Tax Policy Lessons from the 2000s
Edited by Alan D. Viard
AEI Press, February 2009
FOR IMMEDIATE RELEASE: February 3, 2009
The American tax system stands at a crossroads. In addition to longstanding arguments over the tax code and budget deficits, there are new concerns raised by Washington's expensive plan to repair the troubled economy, proposals to address global warming, and the scheduled expiration of the 2001 and 2003 tax cuts at the end of 2010. As they make pivotal decisions on these issues, what lessons can the Obama administration and the new Congress draw from analysis of past experience?
Edited by Alan D. Viard, a resident scholar at the American Enterprise Institute, Tax Policy Lessons from the 2000s (AEI Press, February 2009) brings together the most up-to-date research available on tax policy with trenchant analysis by America's leading economists. Among the book's most significant findings:
Environmental taxes, long avoided by the United States, may soon be part of our response to climate change, writes Gilbert E. Metcalf of Tufts University. Such taxes need not be unduly regressive if properly designed. Metcalf challenges the idea that environmental taxes both improve the environment and raise revenue--the "double-dividend hypothesis"--and explains that either direct carbon taxation or a cap-and-trade system is preferable to a regulatory approach.
The common view that taxes have little impact on labor supply is incorrect, according to Nada Eissa of Georgetown University, who finds that taxes influence workers' decisions to enter or leave the labor force. "A careful reading of the evidence suggests that labor market entry and exit is very sensitive to taxes, especially for female household heads but also for married women," Eissa writes.

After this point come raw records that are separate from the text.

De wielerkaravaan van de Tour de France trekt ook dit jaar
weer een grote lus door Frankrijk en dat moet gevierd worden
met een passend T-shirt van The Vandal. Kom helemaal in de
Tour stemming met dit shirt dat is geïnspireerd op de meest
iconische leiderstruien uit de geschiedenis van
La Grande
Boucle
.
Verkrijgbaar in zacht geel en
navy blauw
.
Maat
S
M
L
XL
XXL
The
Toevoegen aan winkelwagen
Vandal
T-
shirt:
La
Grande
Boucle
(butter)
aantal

Economists have come to recognize that the "elasticity" of taxable income--the responsiveness of reported taxable income to changes in tax rates--is a central parameter for tax policy design. Seth H. Giertz of the University of Nebraska finds that reductions in top tax brackets yield large reductions in deadweight loss per dollar of revenue given up, while reductions in lower brackets produce less of an efficiency gain per dollar of revenue given up.
Policymakers can best weigh the advantages and disadvantages of deficit-financed tax cuts by considering how such tax cuts affect the economy and the well-being of current and future generations. John W. Diamond of Rice University and Alan D. Viard confirm that deficit-financed tax cuts increase long-run output "if the financing mechanism is less distortionary than the tax that is initially reduced, and if the financing begins relatively soon after the tax cut is adopted." They caution, however, that financing tax cuts with deficits "generally reduces the well-being of later generations while increasing that of earlier generations."

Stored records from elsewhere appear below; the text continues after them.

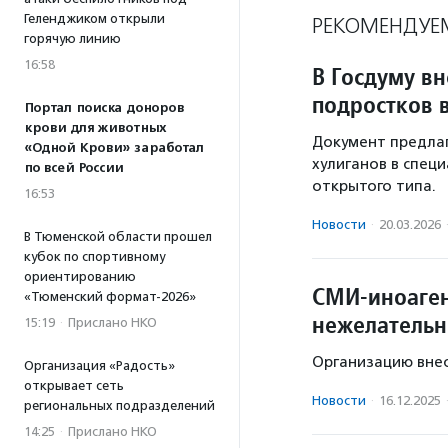
Геленджиком открыли
РЕКОМЕНДУЕ
горячую линию
16:58
В Госдуму вн
подростков 
Портал поиска доноров
крови для животных
Документ предлаг
«Одной Крови» заработал
хулиганов в спец
по всей России
открытого типа.
16:53
Новости
·
20.03.2026
В Тюменской области прошел
кубок по спортивному
ориентированию
СМИ-иноагент
«Тюменский формат-2026»
нежелательн
15:19
·
Прислано НКО
Организацию внес
Организация «Радость»
открывает сеть
Новости
·
16.12.2025
региональных подразделений
14:25
·
Прислано НКО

The 2003 dividend tax cut triggered a large and immediate increase in dividend payments by firms, finds Dhammika Dharmapala of the University of Connecticut. The biggest increases occurred in firms whose stockholders were most affected by the tax cut. Dharmapala documents an investment shift following the cut, in which Americans moved their investments out of foreign firms whose dividends did not qualify for the cut and into foreign firms whose dividends did qualify. He concludes that the shareholder-level approach taken by the reform "may be less effective in a financially integrated world economy than measures directed specifically at U.S. firms."
The partial expensing ("bonus depreciation") provision adopted in the 2002 stimulus package yielded a modest increase in equipment investment, according to Alan J. Auerbach of the University of California at Berkeley and Kevin A. Hassett, director of economic policy studies at the American Enterprise Institute. Auerbach and Hassett also find strong evidence that the 2003 dividend tax cut increased dividend payouts and weaker evidence that it had an impact on investment.
Drawing on a decade's worth of theoretical models, statistical studies, and observations, the authors provide a map of the progress that has been made and the work that is yet to be done. Tax Policy Lessons from the 2000s is an invaluable guide for policymakers facing important decisions about environmental taxation, marginal tax rates, dividend taxation, and the taxation of business investment.
Alan D. Viard is a resident scholar at the American Enterprise Institute.
Contributors: Alan J. Auerbach, Steven J. Davis, Dhammika Dharmapala, John W. Diamond, Nada Eissa, Daniel Feenberg, Seth H. Giertz, Kevin A. Hassett, Laurence J. Kotlikoff, Gilbert E. Metcalf, Douglas A. Shackelford, Matthew D. Shapiro, Alan D. Viard, and Roberton C. Williams III.